**Problem to solve**
Rewrite the lines of all the items below as a single numbered list with one line per number, leaving out the blank lines.

**Data provided**
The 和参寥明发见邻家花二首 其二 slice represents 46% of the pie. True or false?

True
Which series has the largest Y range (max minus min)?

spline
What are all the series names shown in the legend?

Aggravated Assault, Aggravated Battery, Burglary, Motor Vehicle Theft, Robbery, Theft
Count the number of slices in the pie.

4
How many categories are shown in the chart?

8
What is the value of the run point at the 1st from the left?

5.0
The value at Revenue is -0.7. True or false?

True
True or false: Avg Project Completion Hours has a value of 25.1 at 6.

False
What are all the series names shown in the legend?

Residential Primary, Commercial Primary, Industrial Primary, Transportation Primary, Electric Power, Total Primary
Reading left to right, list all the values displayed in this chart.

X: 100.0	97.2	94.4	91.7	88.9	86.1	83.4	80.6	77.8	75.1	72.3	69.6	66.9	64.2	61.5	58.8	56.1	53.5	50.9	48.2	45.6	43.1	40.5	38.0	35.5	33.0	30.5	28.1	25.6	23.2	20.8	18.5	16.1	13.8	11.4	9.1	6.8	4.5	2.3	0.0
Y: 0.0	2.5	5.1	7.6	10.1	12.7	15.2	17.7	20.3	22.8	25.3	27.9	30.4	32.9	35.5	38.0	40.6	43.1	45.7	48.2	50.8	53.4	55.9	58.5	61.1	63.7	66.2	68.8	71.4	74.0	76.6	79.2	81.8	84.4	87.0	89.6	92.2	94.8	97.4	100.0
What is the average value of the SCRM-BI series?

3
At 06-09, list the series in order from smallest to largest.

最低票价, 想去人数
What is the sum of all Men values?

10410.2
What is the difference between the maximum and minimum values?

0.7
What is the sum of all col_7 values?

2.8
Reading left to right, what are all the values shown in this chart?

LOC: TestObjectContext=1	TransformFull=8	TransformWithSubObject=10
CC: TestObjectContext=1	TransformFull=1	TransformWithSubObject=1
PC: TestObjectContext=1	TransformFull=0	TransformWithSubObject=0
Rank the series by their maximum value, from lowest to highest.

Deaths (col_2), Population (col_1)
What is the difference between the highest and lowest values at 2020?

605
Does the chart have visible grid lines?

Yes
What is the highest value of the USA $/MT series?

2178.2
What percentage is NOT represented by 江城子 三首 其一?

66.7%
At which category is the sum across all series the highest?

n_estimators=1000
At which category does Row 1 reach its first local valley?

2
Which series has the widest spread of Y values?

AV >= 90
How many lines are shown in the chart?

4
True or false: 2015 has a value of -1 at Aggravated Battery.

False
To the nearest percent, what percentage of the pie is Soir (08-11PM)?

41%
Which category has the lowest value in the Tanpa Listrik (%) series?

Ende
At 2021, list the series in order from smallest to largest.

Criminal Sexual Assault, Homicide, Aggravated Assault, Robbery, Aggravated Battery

**Solution to the exercise**
1. The 和参寥明发见邻家花二首 其二 slice represents 46% of the pie. True or false?
2. True
3. Which series has the largest Y range (max minus min)?
4. spline
5. What are all the series names shown in the legend?
6. Aggravated Assault, Aggravated Battery, Burglary, Motor Vehicle Theft, Robbery, Theft
7. Count the number of slices in the pie.
8. 4
9. How many categories are shown in the chart?
10. 8
11. What is the value of the run point at the 1st from the left?
12. 5.0
13. The value at Revenue is -0.7. True or false?
14. True
15. True or false: Avg Project Completion Hours has a value of 25.1 at 6.
16. False
17. What are all the series names shown in the legend?
18. Residential Primary, Commercial Primary, Industrial Primary, Transportation Primary, Electric Power, Total Primary
19. Reading left to right, list all the values displayed in this chart.
20. X: 100.0	97.2	94.4	91.7	88.9	86.1	83.4	80.6	77.8	75.1	72.3	69.6	66.9	64.2	61.5	58.8	56.1	53.5	50.9	48.2	45.6	43.1	40.5	38.0	35.5	33.0	30.5	28.1	25.6	23.2	20.8	18.5	16.1	13.8	11.4	9.1	6.8	4.5	2.3	0.0
21. Y: 0.0	2.5	5.1	7.6	10.1	12.7	15.2	17.7	20.3	22.8	25.3	27.9	30.4	32.9	35.5	38.0	40.6	43.1	45.7	48.2	50.8	53.4	55.9	58.5	61.1	63.7	66.2	68.8	71.4	74.0	76.6	79.2	81.8	84.4	87.0	89.6	92.2	94.8	97.4	100.0
22. What is the average value of the SCRM-BI series?
23. 3
24. At 06-09, list the series in order from smallest to largest.
25. 最低票价, 想去人数
26. What is the sum of all Men values?
27. 10410.2
28. What is the difference between the maximum and minimum values?
29. 0.7
30. What is the sum of all col_7 values?
31. 2.8
32. Reading left to right, what are all the values shown in this chart?
33. LOC: TestObjectContext=1	TransformFull=8	TransformWithSubObject=10
34. CC: TestObjectContext=1	TransformFull=1	TransformWithSubObject=1
35. PC: TestObjectContext=1	TransformFull=0	TransformWithSubObject=0
36. Rank the series by their maximum value, from lowest to highest.
37. Deaths (col_2), Population (col_1)
38. What is the difference between the highest and lowest values at 2020?
39. 605
40. Does the chart have visible grid lines?
41. Yes
42. What is the highest value of the USA $/MT series?
43. 2178.2
44. What percentage is NOT represented by 江城子 三首 其一?
45. 66.7%
46. At which category is the sum across all series the highest?
47. n_estimators=1000
48. At which category does Row 1 reach its first local valley?
49. 2
50. Which series has the widest spread of Y values?
51. AV >= 90
52. How many lines are shown in the chart?
53. 4
54. True or false: 2015 has a value of -1 at Aggravated Battery.
55. False
56. To the nearest percent, what percentage of the pie is Soir (08-11PM)?
57. 41%
58. Which category has the lowest value in the Tanpa Listrik (%) series?
59. Ende
60. At 2021, list the series in order from smallest to largest.
61. Criminal Sexual Assault, Homicide, Aggravated Assault, Robbery, Aggravated Battery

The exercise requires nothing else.